Pyall, Nicholas (2014) Guitar stringing in late nineteenth-century North America: the emergence of steel. Journal of the American Musical Instrument Society, 40. pp. 29-74. ISSN 0362-3300
The circumstances are many and entwined that lead to the evolution of the steel string guitar in the late nineteenth century and its popular acceptance in the early twentieth century by amateur and professional players and their audiences.

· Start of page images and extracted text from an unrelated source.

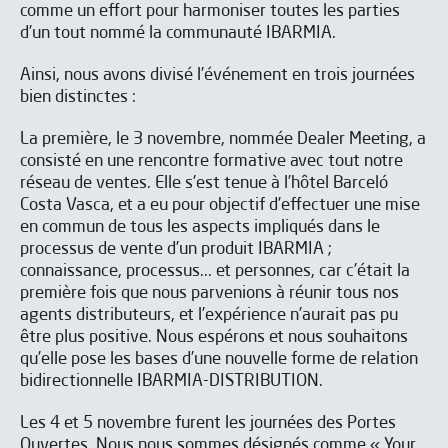
comme un effort pour harmoniser toutes les parties
d’un tout nommé la communauté IBARMIA.
Ainsi, nous avons divisé l’événement en trois journées
bien distinctes :
La première, le 3 novembre, nommée Dealer Meeting, a
consisté en une rencontre formative avec tout notre
réseau de ventes. Elle s’est tenue à l’hôtel Barceló
Costa Vasca, et a eu pour objectif d’effectuer une mise
en commun de tous les aspects impliqués dans le
processus de vente d’un produit IBARMIA ;
connaissance, processus... et personnes, car c’était la
première fois que nous parvenions à réunir tous nos
agents distributeurs, et l’expérience n’aurait pas pu
être plus positive. Nous espérons et nous souhaitons
J'ai lu et j'accepte les
Aviso legal
y la
Política de privacidad
*
qu’elle pose les bases d’une nouvelle forme de relation
J’accepte de recevoir les newsletters de IBARMIA.
bidirectionnelle IBARMIA-DISTRIBUTION.
Les 4 et 5 novembre furent les journées des Portes
ENVOYER
Ouvertes. Nous nous sommes désignés comme « Your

While there is no indication of the guitar being strung with steel in Europe or America during the first half of the nineteenth century, the practice of Pasquale Vinaccia, who used steel for the first and second courses of the Neapolitan mandolin c1835, shows that it was physically possible to have done so by that date. Whereas previously guitar strings with gut trebles and copper overwound silk core basses had been imported from Europe, new evidence of the North American use of steel in their manufacture from the mid-nineteenth century is revealed in Virginia Penny’s Cyclopaedia of 1863. Her account of factory-women winding strings further supports Philip Gura’s findings from the examination of the accounts and business records of James Ashborn’s Connecticut guitar factory, which reveal increased use of mechanization and the inclusion of a string winding division in 1851.
This article examines the North American manufacture and use of guitar strings from the mid nineteenth century. It surveys the types of strings offered in North-American musical merchandise catalogues and their representation in periodicals of the Banjo-Mandolin-Guitar movement, and traces the gradual emergence of steel as a string material.